Source code for infomeasure.estimators.entropy.renyi

"""Module for the Rényi entropy estimator."""

from numpy import column_stack, issubdtype, integer

from ..base import EntropyEstimator
from ..utils.array import assure_2d_data
from ..utils.exponential_family import (
    calculate_common_entropy_components,
    exponential_family_iq,
    exponential_family_i1,
)
from ... import Config
from ...utils.types import LogBaseType



[docs]
class RenyiEntropyEstimator(EntropyEstimator):
    r"""Estimator for the Rényi entropy.

    Attributes
    ----------
    *data : array-like
        The data used to estimate the entropy.
    k : int
        The number of nearest neighbors used in the estimation.
    alpha : float | int
        The Rényi parameter, order or exponent.
        Sometimes denoted as :math:`\alpha` or :math:`q`.

    Raises
    ------
    ValueError
        If the Renyi parameter is not a positive number.
    ValueError
        If the number of nearest neighbors is not a positive integer.

    Notes
    -----
    The Rényi entropy is a generalization of Shannon entropy,
    where the small values of probabilities are emphasized for :math:`\alpha < 1`,
    and higher probabilities are emphasized for :math:`\alpha > 1`.
    For :math:`\alpha = 1`, it reduces to Shannon entropy.
    The Rényi-Entropy class can be particularly interesting for systems where additivity
    (in Shannon sense) is not always preserved, especially in nonlinear complex systems,
    such as when dealing with long-range forces.
    """

    def __init__(
        self,
        *data,
        k: int = 4,
        alpha: float | int = None,
        base: LogBaseType = Config.get("base"),
    ):
        r"""Initialize the RenyiEntropyEstimator.

        Parameters
        ----------
        k : int
            The number of nearest neighbors to consider.
        alpha : float | int
            The Renyi parameter, order or exponent.
            Sometimes denoted as :math:`\alpha` or :math:`q`.
        """
        super().__init__(*data, base=base)
        if not isinstance(alpha, (int, float)) or alpha <= 0:
            raise ValueError("The Renyi parameter must be a positive number.")
        if not issubdtype(type(k), integer) or k <= 0:
            raise ValueError(
                "The number of nearest neighbors must be a positive integer."
            )
        self.k = k
        self.alpha = alpha
        self.data = tuple(assure_2d_data(var) for var in self.data)

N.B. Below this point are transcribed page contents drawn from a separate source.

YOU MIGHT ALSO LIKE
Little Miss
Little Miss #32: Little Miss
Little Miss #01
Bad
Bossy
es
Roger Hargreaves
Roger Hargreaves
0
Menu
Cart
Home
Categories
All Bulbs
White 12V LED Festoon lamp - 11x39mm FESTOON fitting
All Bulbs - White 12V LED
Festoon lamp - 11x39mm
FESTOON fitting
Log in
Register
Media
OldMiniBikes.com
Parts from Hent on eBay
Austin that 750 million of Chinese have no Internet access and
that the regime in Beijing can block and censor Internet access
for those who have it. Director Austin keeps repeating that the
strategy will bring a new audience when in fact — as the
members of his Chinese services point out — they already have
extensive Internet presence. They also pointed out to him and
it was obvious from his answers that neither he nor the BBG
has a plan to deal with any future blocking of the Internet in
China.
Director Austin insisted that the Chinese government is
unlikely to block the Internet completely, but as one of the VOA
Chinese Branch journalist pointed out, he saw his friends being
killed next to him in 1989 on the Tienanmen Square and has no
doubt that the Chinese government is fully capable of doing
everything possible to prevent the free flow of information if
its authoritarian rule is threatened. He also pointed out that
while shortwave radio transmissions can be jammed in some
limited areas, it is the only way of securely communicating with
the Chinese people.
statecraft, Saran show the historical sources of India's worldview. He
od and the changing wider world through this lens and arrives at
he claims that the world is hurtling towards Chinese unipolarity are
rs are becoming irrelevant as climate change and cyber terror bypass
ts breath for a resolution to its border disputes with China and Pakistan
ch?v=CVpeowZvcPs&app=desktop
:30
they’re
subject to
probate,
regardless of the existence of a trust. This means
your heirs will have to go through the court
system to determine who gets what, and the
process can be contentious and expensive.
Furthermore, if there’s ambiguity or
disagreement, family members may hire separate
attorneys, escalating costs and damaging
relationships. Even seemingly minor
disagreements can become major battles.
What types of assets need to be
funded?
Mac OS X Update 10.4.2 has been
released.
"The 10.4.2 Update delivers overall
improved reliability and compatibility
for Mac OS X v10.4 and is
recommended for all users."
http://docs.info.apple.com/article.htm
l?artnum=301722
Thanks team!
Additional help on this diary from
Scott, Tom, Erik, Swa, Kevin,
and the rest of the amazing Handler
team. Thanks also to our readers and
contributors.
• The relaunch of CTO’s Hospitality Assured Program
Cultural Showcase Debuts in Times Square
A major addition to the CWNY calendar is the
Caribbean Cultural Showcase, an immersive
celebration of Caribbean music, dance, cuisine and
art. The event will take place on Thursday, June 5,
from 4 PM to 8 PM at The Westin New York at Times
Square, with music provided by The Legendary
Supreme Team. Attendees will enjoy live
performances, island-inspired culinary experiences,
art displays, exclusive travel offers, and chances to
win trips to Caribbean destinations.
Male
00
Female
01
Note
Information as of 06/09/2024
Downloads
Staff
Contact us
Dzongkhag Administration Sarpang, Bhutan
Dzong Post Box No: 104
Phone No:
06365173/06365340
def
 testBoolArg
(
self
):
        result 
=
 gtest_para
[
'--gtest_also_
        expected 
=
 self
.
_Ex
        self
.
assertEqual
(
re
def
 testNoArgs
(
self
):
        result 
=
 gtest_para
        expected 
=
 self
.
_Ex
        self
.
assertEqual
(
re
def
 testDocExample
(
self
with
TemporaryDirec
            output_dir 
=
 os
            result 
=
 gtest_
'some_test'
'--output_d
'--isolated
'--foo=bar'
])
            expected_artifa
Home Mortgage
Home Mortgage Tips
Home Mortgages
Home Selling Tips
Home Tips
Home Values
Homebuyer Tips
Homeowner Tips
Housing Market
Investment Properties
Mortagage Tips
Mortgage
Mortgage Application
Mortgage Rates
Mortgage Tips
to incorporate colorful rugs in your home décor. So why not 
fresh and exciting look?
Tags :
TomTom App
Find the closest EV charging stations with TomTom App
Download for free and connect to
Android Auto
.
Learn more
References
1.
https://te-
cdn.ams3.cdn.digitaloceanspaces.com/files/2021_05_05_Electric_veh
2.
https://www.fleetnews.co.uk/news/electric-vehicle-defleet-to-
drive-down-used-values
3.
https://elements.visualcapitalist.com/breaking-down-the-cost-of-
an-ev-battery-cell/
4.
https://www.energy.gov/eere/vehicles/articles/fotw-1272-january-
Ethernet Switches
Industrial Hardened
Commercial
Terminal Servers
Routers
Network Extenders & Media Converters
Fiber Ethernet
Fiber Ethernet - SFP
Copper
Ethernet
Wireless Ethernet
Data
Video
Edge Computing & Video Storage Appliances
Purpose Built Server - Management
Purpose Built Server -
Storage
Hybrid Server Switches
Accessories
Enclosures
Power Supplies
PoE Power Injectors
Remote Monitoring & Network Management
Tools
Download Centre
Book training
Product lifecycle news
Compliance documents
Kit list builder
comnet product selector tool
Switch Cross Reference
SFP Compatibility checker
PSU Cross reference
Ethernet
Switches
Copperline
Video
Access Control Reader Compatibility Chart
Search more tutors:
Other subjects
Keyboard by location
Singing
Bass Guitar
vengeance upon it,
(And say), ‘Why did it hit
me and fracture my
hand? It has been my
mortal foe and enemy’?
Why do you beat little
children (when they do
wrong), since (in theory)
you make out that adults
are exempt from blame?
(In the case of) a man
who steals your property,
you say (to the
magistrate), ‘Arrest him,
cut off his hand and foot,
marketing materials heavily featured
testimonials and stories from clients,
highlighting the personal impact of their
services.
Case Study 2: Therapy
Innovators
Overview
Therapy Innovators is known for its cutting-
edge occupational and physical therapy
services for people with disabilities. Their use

    def _simple_entropy(self):
        """Calculate the Renyi entropy of the data.

        Returns
        -------
        float
            Renyi entropy of the data.
        """
        V_m, rho_k, N, m = calculate_common_entropy_components(self.data[0], self.k)

        if self.alpha != 1:
            # Renyi entropy for alpha != 1
            I_N_k_a = exponential_family_iq(self.k, self.alpha, V_m, rho_k, N - 1, m)
            if I_N_k_a == 0:
                return 0
            return self._log_base(I_N_k_a) / (1 - self.alpha)
        else:
            # Shannon entropy (limes for alpha = 1)
            return exponential_family_i1(self.k, V_m, rho_k, N - 1, m, self._log_base)

    def _joint_entropy(self):
        """Calculate the joint Renyi entropy of the data.

        This is done by joining the variables into one space
        and calculating the entropy.

        Returns
        -------
        float
            The calculated joint entropy.
        """
        self.data = (column_stack(self.data[0]),)
        return self._simple_entropy()

    def _cross_entropy(self) -> float:
        """Calculate the cross-entropy between two distributions.

        Returns
        -------
        float
            The calculated cross-entropy.
        """
        V_m, rho_k, M, m = calculate_common_entropy_components(
            self.data[1], self.k, at=self.data[0]
        )

        if self.alpha != 1:
            # Renyi cross-entropy for alpha != 1
            I_N_k_a = exponential_family_iq(self.k, self.alpha, V_m, rho_k, M, m)
            if I_N_k_a == 0:
                return 0.0
            return self._log_base(I_N_k_a) / (1 - self.alpha)
        else:
            # Shannon cross-entropy (limes for alpha = 1)
            return exponential_family_i1(self.k, V_m, rho_k, M, m, self._log_base)